Donald Fagen’s new book
When a member of Steely Dan writes a book, then I suppose a blog named after a Steely Dan song has to read it and write about it. But I’m not in a mood to write a traditional book review, which is probably quite appropriate, because Donald Fagen’s Eminent Hipsters (Viking, 2013) is not a conventional book.
It really is two ideas for a book, and with both of them too brief to qualify for a full-length book, they were combined. The first section, 85 pages long, comprises previously published essays in which Fagen writes with insight and erudition about his jazz favourites and DJs (fans of The Nightfly cover art are perking up as we speak), and how they influenced him, and about growing up in the jazz clubs of New York. It’s good stuff which made me dig out the innovative oeuvre of the Boswell Sisters. I expect that this would please Fagen.
The second part, all of 73 pages, is the star of the show though: Fagen’s diary of his “Dukes of September Rhythm Revue” tour in 2012 with Boz Scaggs and Michael McDonald (about whom we hear little), a more “low-rent” exercise than a Steely Dan tour.
Fagen, now a sextegenarian, seems a pretty tetchy fellow at the best of times, but he’s also blessed with wit. So when he is really annoyed about something — overcrowded hotel pools, irritating audiences, modern culture, hotel linen that smells of soy sauce, the tedium of travel — he is deliciously sarcastic company; in print, that is. I bet Fagen is awful company when he is in a dark mood.
There are touching moments: Fagen discusses suicide, depression and an uncle who was on a tough streak in business. There are also moments when you want to high-five Donald, or even identify with him.
One such moment is when he narrates a visit to the Henry Ford Museum in Dearborn, Michigan. Noting impressive exhibits, such as Rosa Park’s bus and the Lincoln in which Kennedy was shot, Fagen proceeds to write: “I was going to ask if they had a vintage copy of The International Jew: The World’s Foremost Problem, the first of Ford’s screeds blaming the Jews for all the world’s ills, but I chickened out.” Don’t we all know the feeling?
A favourite passage concerns the Ray Charles-despising audience at a gig in San Antonio, “maybe tourists from Arizona, I don’t know. Probably right-wingers, too, the victims of an epidemic of mental illness that a British study has proven to be the result of having an inordinately large amygdala, a part of the primitive brain that causes them to be fearful past the point of delusion, which explains why their philosophy, their syntax and their manner of thought don’t seem to be reality-based.” The pay-off line to that is almost worth the price of admission alone.
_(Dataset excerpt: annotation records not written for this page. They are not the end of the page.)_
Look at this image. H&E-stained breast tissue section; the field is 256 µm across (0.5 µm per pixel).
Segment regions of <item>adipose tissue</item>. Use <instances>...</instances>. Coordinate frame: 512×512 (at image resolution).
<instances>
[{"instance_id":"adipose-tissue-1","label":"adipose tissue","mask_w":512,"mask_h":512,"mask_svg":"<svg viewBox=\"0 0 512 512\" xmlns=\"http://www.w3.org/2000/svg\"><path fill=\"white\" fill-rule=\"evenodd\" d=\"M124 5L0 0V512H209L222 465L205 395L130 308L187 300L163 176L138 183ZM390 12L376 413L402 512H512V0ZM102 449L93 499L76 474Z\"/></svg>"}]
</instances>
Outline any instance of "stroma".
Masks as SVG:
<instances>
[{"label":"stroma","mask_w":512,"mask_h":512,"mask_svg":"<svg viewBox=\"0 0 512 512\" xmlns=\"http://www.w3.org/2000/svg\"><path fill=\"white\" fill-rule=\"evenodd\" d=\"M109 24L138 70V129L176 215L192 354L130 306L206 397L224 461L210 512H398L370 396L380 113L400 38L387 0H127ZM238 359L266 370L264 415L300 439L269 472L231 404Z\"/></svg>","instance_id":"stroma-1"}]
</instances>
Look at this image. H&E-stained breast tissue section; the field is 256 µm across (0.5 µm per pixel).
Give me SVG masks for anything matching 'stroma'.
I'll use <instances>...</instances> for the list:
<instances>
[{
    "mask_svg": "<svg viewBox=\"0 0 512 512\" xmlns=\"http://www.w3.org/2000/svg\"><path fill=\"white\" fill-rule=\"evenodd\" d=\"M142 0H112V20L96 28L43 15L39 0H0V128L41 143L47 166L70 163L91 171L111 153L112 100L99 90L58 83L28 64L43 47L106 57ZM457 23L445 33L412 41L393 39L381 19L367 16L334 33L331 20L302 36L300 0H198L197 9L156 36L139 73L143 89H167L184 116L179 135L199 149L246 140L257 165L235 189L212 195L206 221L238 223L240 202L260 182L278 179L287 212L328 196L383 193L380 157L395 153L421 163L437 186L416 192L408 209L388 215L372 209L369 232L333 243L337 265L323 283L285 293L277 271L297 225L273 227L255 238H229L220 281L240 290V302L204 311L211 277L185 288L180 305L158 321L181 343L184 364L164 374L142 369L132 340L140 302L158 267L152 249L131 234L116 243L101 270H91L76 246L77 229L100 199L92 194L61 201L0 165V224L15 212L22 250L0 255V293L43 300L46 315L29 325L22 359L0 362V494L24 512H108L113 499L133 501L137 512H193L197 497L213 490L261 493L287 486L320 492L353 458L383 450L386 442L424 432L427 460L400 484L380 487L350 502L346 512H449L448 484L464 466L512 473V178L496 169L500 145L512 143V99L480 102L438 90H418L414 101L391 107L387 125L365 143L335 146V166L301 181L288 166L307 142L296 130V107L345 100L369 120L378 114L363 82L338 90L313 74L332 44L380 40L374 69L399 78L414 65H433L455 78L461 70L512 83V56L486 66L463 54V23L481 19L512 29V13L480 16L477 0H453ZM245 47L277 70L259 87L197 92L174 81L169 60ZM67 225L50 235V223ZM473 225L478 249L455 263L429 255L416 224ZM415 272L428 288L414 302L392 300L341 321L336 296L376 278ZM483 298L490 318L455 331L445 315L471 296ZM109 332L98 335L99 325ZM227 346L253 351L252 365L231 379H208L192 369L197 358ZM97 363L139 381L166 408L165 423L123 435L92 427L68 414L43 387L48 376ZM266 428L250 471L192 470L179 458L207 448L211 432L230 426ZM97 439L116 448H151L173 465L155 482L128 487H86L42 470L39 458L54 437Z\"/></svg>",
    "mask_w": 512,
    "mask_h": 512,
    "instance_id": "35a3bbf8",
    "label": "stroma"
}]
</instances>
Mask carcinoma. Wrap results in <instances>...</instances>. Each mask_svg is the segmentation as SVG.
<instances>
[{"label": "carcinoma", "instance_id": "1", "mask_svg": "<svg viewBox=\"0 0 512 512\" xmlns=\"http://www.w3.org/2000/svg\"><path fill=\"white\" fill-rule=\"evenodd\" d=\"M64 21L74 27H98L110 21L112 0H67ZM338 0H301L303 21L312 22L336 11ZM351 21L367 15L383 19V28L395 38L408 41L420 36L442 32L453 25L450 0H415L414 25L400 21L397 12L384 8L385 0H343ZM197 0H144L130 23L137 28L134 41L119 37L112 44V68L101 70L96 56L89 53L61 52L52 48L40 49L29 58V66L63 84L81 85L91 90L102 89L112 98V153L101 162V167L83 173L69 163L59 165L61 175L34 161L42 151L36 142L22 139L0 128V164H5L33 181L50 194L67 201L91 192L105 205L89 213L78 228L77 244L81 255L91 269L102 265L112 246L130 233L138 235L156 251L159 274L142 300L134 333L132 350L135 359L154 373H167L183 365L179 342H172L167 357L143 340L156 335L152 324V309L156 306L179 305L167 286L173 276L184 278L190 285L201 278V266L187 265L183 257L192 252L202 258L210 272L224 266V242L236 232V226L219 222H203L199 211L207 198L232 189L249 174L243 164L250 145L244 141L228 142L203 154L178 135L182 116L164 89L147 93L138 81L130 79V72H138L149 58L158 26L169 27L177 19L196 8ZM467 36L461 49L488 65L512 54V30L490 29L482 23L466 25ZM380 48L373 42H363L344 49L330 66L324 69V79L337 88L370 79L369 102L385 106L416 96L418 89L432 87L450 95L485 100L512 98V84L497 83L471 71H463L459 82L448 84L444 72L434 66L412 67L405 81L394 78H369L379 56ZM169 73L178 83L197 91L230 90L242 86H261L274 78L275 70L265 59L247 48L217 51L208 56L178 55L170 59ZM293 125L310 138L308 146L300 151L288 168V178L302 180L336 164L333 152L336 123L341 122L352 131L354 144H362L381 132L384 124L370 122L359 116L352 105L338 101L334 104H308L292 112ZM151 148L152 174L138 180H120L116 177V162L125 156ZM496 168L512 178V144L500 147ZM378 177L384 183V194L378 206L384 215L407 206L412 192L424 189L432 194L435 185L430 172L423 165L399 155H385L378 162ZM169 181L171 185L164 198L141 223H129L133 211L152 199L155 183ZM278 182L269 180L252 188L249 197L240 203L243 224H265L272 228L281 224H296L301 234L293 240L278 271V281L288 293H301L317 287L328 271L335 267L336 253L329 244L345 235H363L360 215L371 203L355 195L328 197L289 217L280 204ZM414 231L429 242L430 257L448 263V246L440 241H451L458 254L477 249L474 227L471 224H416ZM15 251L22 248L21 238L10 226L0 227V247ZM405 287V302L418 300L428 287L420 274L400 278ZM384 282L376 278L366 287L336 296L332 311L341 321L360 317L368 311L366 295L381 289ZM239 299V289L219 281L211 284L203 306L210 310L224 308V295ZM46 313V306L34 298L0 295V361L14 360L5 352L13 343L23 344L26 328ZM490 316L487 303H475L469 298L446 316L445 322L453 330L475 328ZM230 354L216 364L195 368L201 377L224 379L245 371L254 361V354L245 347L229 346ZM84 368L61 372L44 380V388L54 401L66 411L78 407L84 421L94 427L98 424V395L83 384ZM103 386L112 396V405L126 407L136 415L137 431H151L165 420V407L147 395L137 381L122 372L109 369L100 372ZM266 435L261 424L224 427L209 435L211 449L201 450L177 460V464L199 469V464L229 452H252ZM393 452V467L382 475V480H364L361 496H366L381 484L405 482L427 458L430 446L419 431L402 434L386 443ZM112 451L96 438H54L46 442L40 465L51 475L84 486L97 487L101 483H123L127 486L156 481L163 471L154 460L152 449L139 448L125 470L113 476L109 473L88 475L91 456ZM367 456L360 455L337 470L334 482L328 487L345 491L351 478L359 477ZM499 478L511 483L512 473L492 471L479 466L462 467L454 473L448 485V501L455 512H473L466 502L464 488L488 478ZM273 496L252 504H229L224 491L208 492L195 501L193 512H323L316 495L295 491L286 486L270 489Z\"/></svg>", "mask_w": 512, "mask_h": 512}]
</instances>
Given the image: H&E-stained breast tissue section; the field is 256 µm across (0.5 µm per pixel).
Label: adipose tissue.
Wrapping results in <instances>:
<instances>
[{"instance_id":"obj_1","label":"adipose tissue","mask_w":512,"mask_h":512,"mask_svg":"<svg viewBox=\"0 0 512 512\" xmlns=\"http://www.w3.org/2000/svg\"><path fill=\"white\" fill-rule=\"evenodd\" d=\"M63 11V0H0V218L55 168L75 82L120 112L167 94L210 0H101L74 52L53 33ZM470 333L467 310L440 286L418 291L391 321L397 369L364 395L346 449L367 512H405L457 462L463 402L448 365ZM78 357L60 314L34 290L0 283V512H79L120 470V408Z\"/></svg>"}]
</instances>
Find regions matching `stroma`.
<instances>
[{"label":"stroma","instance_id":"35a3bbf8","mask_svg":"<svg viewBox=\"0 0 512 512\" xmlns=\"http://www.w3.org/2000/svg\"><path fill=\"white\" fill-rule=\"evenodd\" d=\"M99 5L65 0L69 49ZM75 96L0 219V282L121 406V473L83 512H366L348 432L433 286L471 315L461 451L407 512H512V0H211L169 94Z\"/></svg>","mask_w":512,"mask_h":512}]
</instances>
Fagen is at times very funny, sometimes insightful, occasionally annoying (the “TV Babies” riff!). Throughout the book, he is engaging. You don’t come away knowing Fagen, but you’ll know what he thinks on any number of issues.
Steely Dan fans will be pleased to read about the genesis of “Deacon Blue”, but there’s very little of that kind of thing in Eminent Hipster. Still, even if the book doesn’t tell us much about the Dan, it could be said to be much like the band’s music: detached yet accessible.
Usually I don’t pay much mind to a book’s cover, unless it is so bad as to cause me a Fagenesque cantankerous disposition. The cover of Eminent Hipsters is marvellous, though, by virtue of the white area bearing the book’s title and author’s name being embossed in bond paper on the high-gloss jacket, as is the back-cover blurb. It’s lovely and random, and makes the book nice to touch.
Ah well, so this did come out a bit like a book review.